Eu li o relato de uma amiga, professora, que teve que tirar o filho da cama e colocá-lo para dormir no banheiro de casa por causa da truculência da polícia militar e que ela precisava escrever porque só viu os jornalistas falando com os policiais e que sabia que hoje só se publicariam matérias equivocadas.
Eu vi uma menina desamparada gritando que era o segundo filho assassinado daquela mãe. Vi pessoas caindo descalças no chão. Vi a polícia desesperada com medo de ter que matar e com medo de ter que morrer.
Por isso eu to escrevendo e convocando os amigos jornalistas a irem atrás do que aconteceu ontem e do que acontece todo dia. Não sei que lente é essa que os redatores que publicaram suas matérias hoje usam para enxergar os fatos, mas me dá ânsia de vômito.

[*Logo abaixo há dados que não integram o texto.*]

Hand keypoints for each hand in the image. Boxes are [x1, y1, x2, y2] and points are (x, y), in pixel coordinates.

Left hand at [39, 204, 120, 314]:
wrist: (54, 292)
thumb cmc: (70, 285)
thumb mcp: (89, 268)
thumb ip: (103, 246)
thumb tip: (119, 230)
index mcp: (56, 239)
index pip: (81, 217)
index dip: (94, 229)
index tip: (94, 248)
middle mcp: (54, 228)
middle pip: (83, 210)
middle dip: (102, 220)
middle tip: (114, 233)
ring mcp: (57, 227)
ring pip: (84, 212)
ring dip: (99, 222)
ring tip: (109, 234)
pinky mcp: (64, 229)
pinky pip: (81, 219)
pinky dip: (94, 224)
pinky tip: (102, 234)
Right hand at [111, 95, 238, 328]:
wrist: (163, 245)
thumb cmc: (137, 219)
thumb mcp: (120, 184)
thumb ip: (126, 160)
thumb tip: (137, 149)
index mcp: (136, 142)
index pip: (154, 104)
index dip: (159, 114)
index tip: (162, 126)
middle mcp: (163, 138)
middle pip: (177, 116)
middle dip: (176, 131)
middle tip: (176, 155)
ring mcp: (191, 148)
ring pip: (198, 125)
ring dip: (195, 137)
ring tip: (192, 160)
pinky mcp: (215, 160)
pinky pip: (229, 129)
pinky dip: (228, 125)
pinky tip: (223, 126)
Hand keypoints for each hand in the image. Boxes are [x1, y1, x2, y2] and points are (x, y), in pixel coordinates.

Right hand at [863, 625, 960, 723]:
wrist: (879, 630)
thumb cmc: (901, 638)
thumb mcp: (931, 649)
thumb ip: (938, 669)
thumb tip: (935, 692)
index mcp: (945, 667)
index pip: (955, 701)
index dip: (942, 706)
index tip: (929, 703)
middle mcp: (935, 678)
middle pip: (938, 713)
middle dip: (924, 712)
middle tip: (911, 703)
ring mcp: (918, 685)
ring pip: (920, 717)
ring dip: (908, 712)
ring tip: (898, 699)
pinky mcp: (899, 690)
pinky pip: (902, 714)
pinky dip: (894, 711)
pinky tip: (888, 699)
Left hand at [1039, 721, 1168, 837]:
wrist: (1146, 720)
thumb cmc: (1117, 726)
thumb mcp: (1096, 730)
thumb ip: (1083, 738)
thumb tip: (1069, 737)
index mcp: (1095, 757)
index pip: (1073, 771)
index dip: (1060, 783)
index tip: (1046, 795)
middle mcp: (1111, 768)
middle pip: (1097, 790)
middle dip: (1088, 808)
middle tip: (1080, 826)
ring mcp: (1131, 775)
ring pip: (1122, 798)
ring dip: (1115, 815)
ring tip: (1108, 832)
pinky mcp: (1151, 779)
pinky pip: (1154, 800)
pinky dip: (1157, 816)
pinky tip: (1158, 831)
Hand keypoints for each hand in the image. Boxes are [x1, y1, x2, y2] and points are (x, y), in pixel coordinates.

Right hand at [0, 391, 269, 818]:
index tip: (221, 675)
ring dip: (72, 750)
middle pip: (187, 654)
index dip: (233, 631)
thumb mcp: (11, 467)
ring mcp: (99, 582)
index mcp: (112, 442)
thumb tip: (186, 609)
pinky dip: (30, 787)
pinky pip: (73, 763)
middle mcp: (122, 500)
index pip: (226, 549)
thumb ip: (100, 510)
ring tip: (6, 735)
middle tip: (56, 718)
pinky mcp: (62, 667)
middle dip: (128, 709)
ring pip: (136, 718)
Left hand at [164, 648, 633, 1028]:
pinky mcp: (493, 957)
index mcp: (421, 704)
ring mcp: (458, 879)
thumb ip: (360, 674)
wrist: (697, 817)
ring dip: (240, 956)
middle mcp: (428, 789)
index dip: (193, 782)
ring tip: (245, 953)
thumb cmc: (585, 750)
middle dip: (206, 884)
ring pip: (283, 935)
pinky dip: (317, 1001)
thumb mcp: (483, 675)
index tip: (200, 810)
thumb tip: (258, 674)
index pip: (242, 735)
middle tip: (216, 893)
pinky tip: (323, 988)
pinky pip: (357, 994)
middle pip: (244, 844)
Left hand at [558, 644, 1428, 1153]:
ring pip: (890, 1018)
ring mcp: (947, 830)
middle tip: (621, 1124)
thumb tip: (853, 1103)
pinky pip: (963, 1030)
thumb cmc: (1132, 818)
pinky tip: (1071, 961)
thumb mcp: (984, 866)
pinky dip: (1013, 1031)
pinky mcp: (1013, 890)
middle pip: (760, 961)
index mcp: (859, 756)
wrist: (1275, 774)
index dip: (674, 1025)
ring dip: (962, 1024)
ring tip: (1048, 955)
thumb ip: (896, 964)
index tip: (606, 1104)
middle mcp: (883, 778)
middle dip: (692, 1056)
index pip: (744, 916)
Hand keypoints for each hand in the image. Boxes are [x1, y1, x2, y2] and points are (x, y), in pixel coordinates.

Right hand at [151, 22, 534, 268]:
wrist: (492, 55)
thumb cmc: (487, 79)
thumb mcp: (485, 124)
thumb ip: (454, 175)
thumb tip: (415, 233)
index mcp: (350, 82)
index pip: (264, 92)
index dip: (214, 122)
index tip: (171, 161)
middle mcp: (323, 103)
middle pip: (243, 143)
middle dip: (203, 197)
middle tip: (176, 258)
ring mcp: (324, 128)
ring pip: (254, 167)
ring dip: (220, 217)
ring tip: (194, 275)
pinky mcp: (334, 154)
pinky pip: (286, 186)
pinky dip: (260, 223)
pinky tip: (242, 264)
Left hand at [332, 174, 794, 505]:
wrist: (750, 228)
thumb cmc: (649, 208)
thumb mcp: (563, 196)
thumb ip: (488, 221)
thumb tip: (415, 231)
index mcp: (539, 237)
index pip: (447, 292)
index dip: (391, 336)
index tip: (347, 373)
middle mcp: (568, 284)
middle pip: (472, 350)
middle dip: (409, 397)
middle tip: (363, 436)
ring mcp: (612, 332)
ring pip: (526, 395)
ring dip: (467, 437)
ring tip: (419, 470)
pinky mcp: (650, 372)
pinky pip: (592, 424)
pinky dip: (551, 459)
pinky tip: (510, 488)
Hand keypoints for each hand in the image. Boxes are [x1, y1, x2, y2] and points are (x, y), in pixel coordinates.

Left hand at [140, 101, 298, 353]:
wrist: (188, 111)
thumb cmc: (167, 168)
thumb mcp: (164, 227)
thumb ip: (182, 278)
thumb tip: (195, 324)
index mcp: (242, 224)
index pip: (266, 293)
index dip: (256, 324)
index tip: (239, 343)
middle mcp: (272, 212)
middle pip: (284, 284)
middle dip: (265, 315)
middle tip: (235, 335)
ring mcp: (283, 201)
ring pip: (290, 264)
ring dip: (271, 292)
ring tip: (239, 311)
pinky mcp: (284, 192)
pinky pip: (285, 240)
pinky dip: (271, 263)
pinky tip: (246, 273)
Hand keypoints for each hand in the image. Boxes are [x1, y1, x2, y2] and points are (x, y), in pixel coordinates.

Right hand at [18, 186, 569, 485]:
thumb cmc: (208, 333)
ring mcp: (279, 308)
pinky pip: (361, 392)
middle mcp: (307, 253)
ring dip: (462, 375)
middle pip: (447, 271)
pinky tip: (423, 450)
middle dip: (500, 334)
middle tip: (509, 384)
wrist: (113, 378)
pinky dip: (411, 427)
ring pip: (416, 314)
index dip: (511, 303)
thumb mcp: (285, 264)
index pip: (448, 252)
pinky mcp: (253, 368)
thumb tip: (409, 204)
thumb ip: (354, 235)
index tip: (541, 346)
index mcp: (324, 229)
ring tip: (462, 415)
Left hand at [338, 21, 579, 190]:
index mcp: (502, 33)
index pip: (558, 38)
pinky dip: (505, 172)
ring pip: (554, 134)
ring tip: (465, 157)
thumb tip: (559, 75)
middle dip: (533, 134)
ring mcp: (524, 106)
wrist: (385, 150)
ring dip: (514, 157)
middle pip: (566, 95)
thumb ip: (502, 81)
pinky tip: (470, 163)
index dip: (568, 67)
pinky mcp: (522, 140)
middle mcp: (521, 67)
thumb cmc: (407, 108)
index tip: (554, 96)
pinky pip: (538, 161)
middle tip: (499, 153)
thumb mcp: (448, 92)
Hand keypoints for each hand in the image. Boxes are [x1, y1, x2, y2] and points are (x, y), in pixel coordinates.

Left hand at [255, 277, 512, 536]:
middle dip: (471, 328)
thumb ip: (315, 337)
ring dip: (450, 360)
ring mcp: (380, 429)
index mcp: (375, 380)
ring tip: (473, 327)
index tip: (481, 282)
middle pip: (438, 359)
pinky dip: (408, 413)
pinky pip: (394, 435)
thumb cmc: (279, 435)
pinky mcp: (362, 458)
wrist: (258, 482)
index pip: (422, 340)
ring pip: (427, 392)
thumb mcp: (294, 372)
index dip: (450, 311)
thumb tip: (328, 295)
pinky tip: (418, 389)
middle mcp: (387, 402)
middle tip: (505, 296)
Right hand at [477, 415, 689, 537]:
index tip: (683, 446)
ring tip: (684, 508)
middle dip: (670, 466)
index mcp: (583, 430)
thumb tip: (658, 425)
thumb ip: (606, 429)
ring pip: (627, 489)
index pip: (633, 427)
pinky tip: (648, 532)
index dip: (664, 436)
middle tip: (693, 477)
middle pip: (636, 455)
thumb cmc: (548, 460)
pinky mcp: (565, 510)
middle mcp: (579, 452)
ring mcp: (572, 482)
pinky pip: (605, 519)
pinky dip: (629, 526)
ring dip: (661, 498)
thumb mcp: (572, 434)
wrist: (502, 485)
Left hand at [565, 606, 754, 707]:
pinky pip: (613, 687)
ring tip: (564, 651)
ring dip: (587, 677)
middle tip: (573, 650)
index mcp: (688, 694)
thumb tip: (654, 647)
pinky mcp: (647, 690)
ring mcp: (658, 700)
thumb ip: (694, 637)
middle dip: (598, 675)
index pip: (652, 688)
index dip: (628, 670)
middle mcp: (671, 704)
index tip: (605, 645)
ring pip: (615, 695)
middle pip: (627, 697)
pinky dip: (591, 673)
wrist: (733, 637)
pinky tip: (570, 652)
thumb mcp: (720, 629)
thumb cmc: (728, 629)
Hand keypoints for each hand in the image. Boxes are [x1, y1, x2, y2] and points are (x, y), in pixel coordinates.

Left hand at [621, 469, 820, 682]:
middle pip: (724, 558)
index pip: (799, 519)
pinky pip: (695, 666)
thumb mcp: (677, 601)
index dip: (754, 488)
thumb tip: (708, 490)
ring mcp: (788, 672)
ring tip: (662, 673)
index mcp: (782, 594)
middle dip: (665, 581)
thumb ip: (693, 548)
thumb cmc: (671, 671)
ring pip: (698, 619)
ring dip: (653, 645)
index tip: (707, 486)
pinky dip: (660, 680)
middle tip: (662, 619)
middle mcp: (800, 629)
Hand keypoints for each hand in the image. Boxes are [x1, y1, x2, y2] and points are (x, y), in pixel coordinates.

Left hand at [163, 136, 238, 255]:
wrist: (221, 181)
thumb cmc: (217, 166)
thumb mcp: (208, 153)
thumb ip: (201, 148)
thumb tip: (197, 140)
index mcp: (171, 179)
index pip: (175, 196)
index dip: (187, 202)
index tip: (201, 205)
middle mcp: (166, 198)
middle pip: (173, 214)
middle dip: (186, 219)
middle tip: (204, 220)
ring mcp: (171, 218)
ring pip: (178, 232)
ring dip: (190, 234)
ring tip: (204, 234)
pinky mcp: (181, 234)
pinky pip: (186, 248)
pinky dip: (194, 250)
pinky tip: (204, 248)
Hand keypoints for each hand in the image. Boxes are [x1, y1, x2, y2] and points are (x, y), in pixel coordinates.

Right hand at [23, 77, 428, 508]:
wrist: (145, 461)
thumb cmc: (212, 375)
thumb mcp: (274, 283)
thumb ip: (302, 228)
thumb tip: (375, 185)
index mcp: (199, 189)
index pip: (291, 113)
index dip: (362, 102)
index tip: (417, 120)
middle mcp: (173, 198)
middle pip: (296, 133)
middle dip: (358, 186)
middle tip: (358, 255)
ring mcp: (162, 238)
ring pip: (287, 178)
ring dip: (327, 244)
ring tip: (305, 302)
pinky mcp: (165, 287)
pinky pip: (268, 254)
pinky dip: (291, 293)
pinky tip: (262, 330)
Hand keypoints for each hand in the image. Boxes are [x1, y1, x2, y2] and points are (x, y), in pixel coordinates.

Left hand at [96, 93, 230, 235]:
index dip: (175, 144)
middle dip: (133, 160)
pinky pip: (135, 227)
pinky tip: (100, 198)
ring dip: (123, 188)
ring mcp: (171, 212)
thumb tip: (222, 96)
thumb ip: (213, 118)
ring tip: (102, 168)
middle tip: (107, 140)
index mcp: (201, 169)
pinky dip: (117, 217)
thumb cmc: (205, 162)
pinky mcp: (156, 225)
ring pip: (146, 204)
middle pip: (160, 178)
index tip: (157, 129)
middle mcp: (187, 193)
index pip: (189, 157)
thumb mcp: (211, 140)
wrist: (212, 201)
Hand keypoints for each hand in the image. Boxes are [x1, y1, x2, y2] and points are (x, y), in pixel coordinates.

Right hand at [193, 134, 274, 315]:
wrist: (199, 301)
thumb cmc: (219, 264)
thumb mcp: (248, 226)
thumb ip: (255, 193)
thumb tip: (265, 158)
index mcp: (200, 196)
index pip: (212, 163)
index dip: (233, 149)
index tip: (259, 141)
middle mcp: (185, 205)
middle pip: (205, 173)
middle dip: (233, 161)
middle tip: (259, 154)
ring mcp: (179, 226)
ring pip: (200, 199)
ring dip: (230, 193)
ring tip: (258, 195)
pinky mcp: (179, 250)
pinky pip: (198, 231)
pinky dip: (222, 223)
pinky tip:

Precisamos falar sobre segurança pública. Precisamos falar sobre a desmilitarização da polícia. Precisamos debater a política das drogas. Precisamos falar sobre essa guerra. Ou continuaremos sendo o país em que a polícia é a que mais mata e morre no mundo. Em que ser jovem, preto e pobre é sair de casa todo dia sem saber se vai voltar. Em que o desespero de uma mãe é transfigurado em baderna. Tem muito sangue nas nossas mãos.
Isso tudo é indigerível. Vou continuar engasgada e sufocada, por mais que doa e enjoe, porque se a cada produção nossa não escorrer baba de toda a situação que nos envolve, estamos fazendo tudo errado.